Being Coached by Former Duke Basketball Players
I am a huge basketball fan, so I found the MMS Basketball Experience (part of team changeover) incredibly worthwhile largely because I recognized some of our “coaches.”
The MMS class went to the Emily Krzyzewski Center early on the morning of October 26. Before we did that, several members of the Duke Athletic Department addressed us.
Kenny King is the Men’s Basketball Student Life & Campus Relations Coordinator. He graduated from Duke in 2000 and went on to work at Morgan Stanley as a CDO salesperson in their fixed income group. I instantly found Kenny’s path back to Duke very interesting, for he had the job that I really want now. Unfortunately, fixed income sales isn’t hiring much this year, so I at least got some pleasure in knowing someone who did work in the profession.

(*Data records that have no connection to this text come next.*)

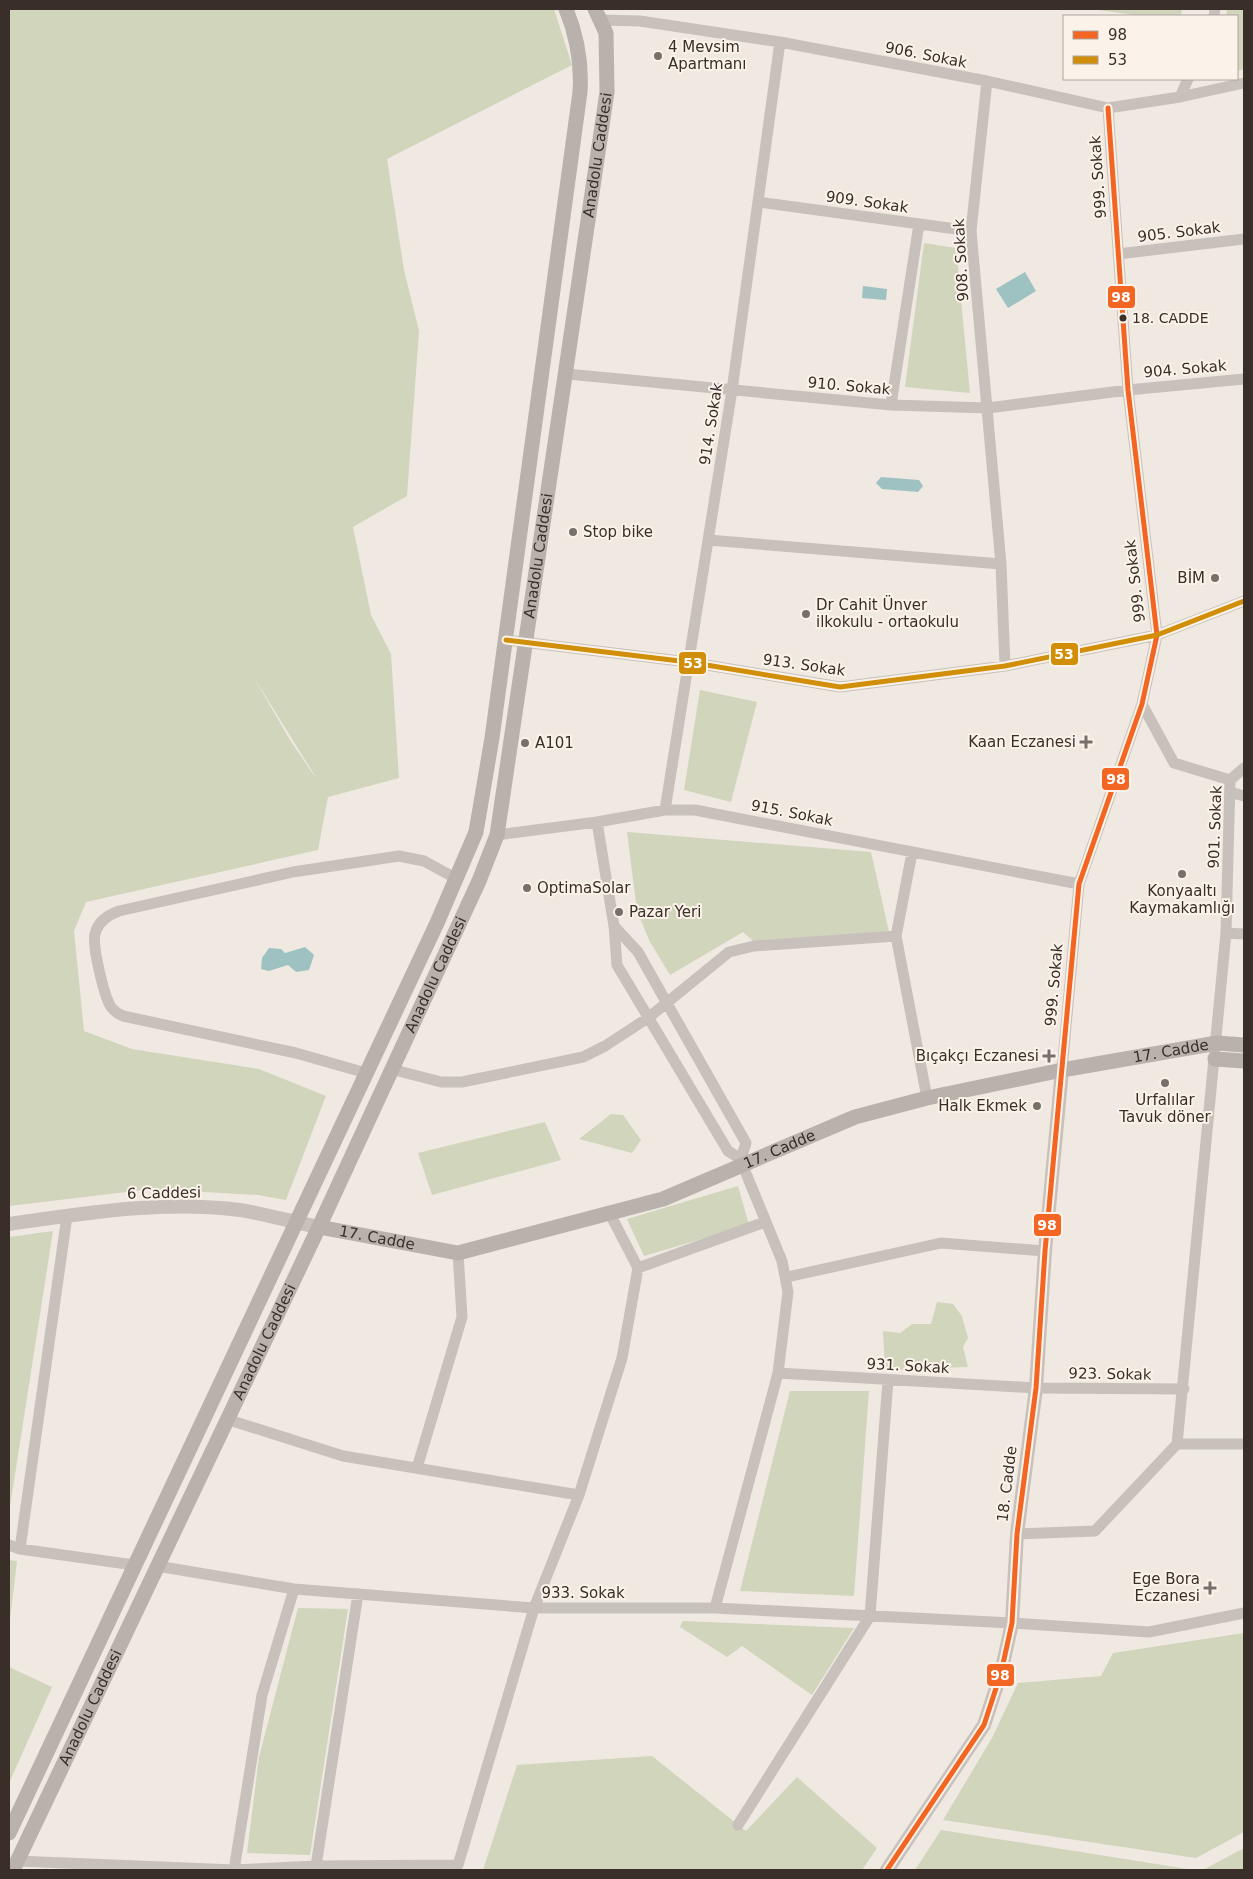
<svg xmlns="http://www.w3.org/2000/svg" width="1253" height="1879" viewBox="0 0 1253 1879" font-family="'DejaVu Sans',sans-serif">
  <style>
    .green { fill: #d1d5bc; fill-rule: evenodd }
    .water { fill: #9dc2c1 }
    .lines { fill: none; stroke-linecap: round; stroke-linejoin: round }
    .minor { stroke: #c8c1bb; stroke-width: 11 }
    .tertiary { stroke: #c8c1bb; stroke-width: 14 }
    .secondary { stroke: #b9b1ab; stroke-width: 15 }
    .bus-1-casing { stroke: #fbf3ea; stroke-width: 9 }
    .bus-2-casing { stroke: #fbf3ea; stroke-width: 9 }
    .bus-1 { stroke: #f26522; stroke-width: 5 }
    .bus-2 { stroke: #d18e08; stroke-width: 5 }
    .poi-dot { fill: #796f6a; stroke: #fbf3ea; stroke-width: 2 }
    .bus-dot { fill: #3a2e29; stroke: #fbf3ea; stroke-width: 2 }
    .labels { text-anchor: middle; stroke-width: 4; stroke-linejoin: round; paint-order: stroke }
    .bus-label { font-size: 14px; fill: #3a2e29; stroke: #fbf3ea; text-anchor: start }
    .poi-label { font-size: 15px; fill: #3a2e29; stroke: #fbf3ea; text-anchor: start }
    .street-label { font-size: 15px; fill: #3a2e29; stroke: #fbf3ea }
    .line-badge { stroke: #fbf3ea; stroke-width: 2 }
    .badge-label { font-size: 14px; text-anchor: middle; font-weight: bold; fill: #fff }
  </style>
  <rect width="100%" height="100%" fill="#efe9e2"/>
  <path class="green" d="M9 9H554L572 65 387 159 404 270 419 331 407 496 353 527 371 615 391 654 399 778 328 797 318 850 86 902 74 931 84 1031 132 1049 259 1069 326 1096 286 1200 258 1195 152 1189 9 1206ZM253 676 315 776V777L290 740Z
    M1091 9H1182L1181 16H1141Z
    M1227 9H1244V69L1237 71V16H1226Z
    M924 243 956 248 970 393 905 387Z
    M700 690 757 702 731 802 684 790Z
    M627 832 871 852 889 932 754 942 743 932 670 975 650 942 637 911Z
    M611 1114 623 1115 641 1140 632 1153 579 1139Z
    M545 1122 561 1160 432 1195 418 1153Z
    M738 1186 749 1225 644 1256 627 1219Z
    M53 1231 9 1513V1237Z
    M937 1302 953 1304 962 1316 968 1338 963 1347 968 1367 885 1370 883 1331 900 1333 912 1324H931Z
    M790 1391H869L854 1596 740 1591Z
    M9 1560 17 1561 9 1628Z
    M298 1608 348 1609 310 1855 247 1853 259 1757Z
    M683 1621 854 1628 812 1695 742 1646 727 1657 680 1627Z
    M1244 1633V1832L1196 1858 943 1820 992 1738 1018 1683 1101 1676 1113 1653Z
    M9 1667 52 1687 9 1783Z
    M652 1756 746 1831 797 1777 877 1848 862 1870H483L517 1765Z
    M941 1830 1194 1870H915Z
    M1244 1848V1870H1203Z"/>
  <path class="water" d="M1025 272 1036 291 1008 308 996 289Z
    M863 286 887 289 886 300 862 298Z
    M881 477 919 480 923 486 918 492 882 489 876 483Z
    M305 947 314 955 309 970 296 972 288 965 269 971 261 969 262 958 269 948 281 949 285 953Z"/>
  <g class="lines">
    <path class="minor" d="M1214 16 1215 9
      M601 20 640 21 780 42 987 81 1108 108 1180 97 1244 83
      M987 81 971 231 1001 564 1005 666
      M1180 97 1188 79
      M758 202 971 231
      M1118 254 1244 239
      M567 374 891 405 988 408 1128 390 1244 379
      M891 405 919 224
      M708 540 1001 564
      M506 640 688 662 840 687 1005 666 1157 635 1244 601
      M1142 704 1174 763 1230 780
      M1230 792 1244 796
      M665 810 732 390 780 42
      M597 822 614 926 617 965 728 1151 741 1159
      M497 835 597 822 665 810H695L1079 884
      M912 853 896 936 927 1098
      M614 926 638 952 746 1143 741 1159 743 1166 782 1261 788 1292 778 1373 715 1608
      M1226 933 1244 934
      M391 1069 441 1082H462L583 1057 605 1046 648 1018 729 952 754 946 896 936
      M1062 1070 1079 884 1142 704 1157 635 1128 390 1108 108
      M366 1073 296 1053 123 1016C118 1014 114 1011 111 1007 104 996 92 946 95 934 98 921 108 915 119 911L293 872 399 856 424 861 457 879
      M638 1268 765 1222
      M787 1277 941 1243 1045 1251
      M778 1373 1036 1388 1184 1389
      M226 1419 343 1456 579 1495
      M1177 1444H1244
      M417 1468 462 1317 458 1253
      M1017 1534 1095 1531 1177 1444 1226 933 1230 780 1244 768
      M9 1545 20 1549 134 1565
      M20 1549 67 1216
      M157 1566 294 1589 534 1608H715L1012 1623 1149 1632 1244 1613
      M738 1825 870 1616 888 1380
      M17 1861 234 1870 316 1866 458 1865 534 1608 579 1495 622 1358 638 1268 609 1212
      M316 1866 358 1594
      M234 1870 262 1695 294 1589"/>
    <path class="tertiary" d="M9 1224C85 1213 163 1200 240 1210 266 1214 293 1222 319 1227
      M887 1870 984 1725 1001 1673 1012 1623 1017 1534 1036 1388 1045 1251 1062 1070"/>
    <g class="secondary">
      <path d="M1215 1059 1244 1061"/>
      <path id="s1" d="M319 1227 458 1253 663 1199 855 1117 927 1098 1062 1070 1217 1043 1244 1045"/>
      <path d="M9 1833 437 923 476 832 492 738 580 92C582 62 577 36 566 9"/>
      <path id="s2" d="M13 1870 319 1227 479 881 497 835 607 92 606 33 595 9"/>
    </g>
    <defs>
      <path id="bus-1" d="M887 1870 984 1725 1001 1673 1012 1623 1017 1534 1036 1388 1045 1251 1079 884 1142 704 1157 635 1128 390 1108 108"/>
      <path id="bus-2" d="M506 640 688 662 840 687 1005 666 1157 635 1244 601"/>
    </defs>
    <use href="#bus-1" class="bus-1-casing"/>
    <use href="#bus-2" class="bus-2-casing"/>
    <use href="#bus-1" class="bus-1"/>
    <use href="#bus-2" class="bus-2"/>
  </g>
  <g class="poi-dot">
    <circle cx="658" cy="56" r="5"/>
    <circle cx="573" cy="532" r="5"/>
    <circle cx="1215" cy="578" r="5"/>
    <circle cx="806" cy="614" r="5"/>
    <path d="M1083.5 734.5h5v5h5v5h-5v5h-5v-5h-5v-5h5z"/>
    <circle cx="525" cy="743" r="5"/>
    <circle cx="1182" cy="874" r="5"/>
    <circle cx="527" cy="888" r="5"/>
    <circle cx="619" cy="912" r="5"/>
    <path d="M1046.5 1048.5h5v5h5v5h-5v5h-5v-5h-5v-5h5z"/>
    <circle cx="1165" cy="1083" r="5"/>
    <circle cx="1037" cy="1106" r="5"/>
    <path d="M1207.5 1580.5h5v5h5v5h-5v5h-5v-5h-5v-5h5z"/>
  </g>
  <circle class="bus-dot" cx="1123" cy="318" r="4.5"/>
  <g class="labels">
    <g class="bus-label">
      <text x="1132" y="323">18. CADDE</text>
    </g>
    <g class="poi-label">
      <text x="668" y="52">4 Mevsim<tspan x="668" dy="17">Apartmanı</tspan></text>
      <text x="583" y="537">Stop bike</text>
      <text x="1205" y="583" text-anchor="end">BİM</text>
      <text x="816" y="610">Dr Cahit Ünver<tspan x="816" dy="17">ilkokulu - ortaokulu</tspan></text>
      <text x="1076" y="747" text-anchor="end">Kaan Eczanesi</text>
      <text x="535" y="748">A101</text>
      <text x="537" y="893">OptimaSolar</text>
      <text x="1182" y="896" text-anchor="middle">Konyaaltı<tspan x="1182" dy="17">Kaymakamlığı</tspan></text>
      <text x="629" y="917">Pazar Yeri</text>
      <text x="1039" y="1061" text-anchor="end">Bıçakçı Eczanesi</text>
      <text x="1165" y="1105" text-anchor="middle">Urfalılar<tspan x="1165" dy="17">Tavuk döner</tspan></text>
      <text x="1027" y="1111" text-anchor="end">Halk Ekmek</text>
      <text x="1200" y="1584" text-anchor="end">Ege Bora<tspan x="1200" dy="17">Eczanesi</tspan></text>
    </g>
    <g class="street-label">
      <text transform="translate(926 55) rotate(11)" y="5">906. Sokak</text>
      <text dy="5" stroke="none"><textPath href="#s2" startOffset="1830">Anadolu Caddesi</textPath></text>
      <text transform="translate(1098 177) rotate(-94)" y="5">999. Sokak</text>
      <text transform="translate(867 202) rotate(8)" y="5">909. Sokak</text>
      <text transform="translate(1179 232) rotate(-7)" y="5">905. Sokak</text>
      <text transform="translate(961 260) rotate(-93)" y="5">908. Sokak</text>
      <text transform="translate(1185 369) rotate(-5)" y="5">904. Sokak</text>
      <text transform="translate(849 386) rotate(5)" y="5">910. Sokak</text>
      <text transform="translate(711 424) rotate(-81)" y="5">914. Sokak</text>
      <text dy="5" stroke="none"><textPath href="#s2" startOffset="1425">Anadolu Caddesi</textPath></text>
      <text transform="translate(1135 581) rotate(-97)" y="5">999. Sokak</text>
      <text transform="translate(804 665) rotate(8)" y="5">913. Sokak</text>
      <text transform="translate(792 813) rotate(11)" y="5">915. Sokak</text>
      <text transform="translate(1215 827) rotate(-88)" y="5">901. Sokak</text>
      <text dy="5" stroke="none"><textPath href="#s2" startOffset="990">Anadolu Caddesi</textPath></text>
      <text transform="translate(1054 985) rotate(-85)" y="5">999. Sokak</text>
      <text dy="5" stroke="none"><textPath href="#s1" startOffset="885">17. Cadde</textPath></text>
      <text dy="5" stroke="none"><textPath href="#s1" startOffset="480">17. Cadde</textPath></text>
      <text transform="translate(164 1193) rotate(-1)" y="5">6 Caddesi</text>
      <text dy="5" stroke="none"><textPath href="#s1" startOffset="59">17. Cadde</textPath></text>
      <text dy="5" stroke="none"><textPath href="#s2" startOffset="585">Anadolu Caddesi</textPath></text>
      <text transform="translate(908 1366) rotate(3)" y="5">931. Sokak</text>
      <text transform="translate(1110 1374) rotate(1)" y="5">923. Sokak</text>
      <text transform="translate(1007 1484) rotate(-83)" y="5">18. Cadde</text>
      <text x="583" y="1598">933. Sokak</text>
      <text dy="5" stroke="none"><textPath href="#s2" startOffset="180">Anadolu Caddesi</textPath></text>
    </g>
  </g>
  <g class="line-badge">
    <rect x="1107" y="285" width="29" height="24" rx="5" fill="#f26522"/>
    <rect x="1050" y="642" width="29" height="24" rx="5" fill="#d18e08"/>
    <rect x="678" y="651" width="29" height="24" rx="5" fill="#d18e08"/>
    <rect x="1101" y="767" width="29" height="24" rx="5" fill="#f26522"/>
    <rect x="1033" y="1213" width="29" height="24" rx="5" fill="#f26522"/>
    <rect x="986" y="1663" width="29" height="24" rx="5" fill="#f26522"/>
  </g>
  <g class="badge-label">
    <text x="1121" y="302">98</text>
    <text x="1064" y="659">53</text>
    <text x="693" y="668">53</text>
    <text x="1116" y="784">98</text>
    <text x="1047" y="1230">98</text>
    <text x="1000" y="1680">98</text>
  </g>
  <rect width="1253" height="1879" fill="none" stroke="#3a2e29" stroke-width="20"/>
  <rect x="1063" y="15" width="175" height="65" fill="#fbf3ea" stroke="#aea49d"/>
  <rect x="1073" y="31" width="25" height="8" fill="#f26522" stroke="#aea49d"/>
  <text x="1108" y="40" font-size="15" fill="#3a2e29">98</text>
  <rect x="1073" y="56" width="25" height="8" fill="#d18e08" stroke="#aea49d"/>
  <text x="1108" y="65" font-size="15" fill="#3a2e29">53</text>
</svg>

While a Duke student, Kenny was manager of the Duke Basketball team, so despite his work at Morgan Stanley, he knew he wanted to come back to Duke and work for the athletic department, which I found very interesting. (Read more about his journey in this profile story.)
Kenny started the day by giving us a wonderful and uplifting speech about Coach K’s “FIST” principle. He said Coach K has five basic principles of success, and he instills it in the players he coaches and staff he works with.
Coach K is one of the greatest coaches in the history of basketball, so getting an insider like Kenny to talk about his ingredients for success is a once-in-a-lifetime opportunity.
We were shown a video on Duke’s 2010 NCAA Championship, and then we got our shoes wet and played some ball! Sport information director Matt Plizga, Ricky Price (’98), Sean Dockery (‘06), and Chris Carrawell (‘00) led the team-building drills: passing, shooting, rebounding, dribbling, defensive stance.
Overall, the experience was unforgettable. Meeting the former players was the best part of the day. I remember watching Carrawell and Dockery do big things during their heydays. It’s one thing to watch players on television; it’s another to be coached by them. I texted my brother and some of my friends, telling them I was playing ball with former Duke players, and they envied me.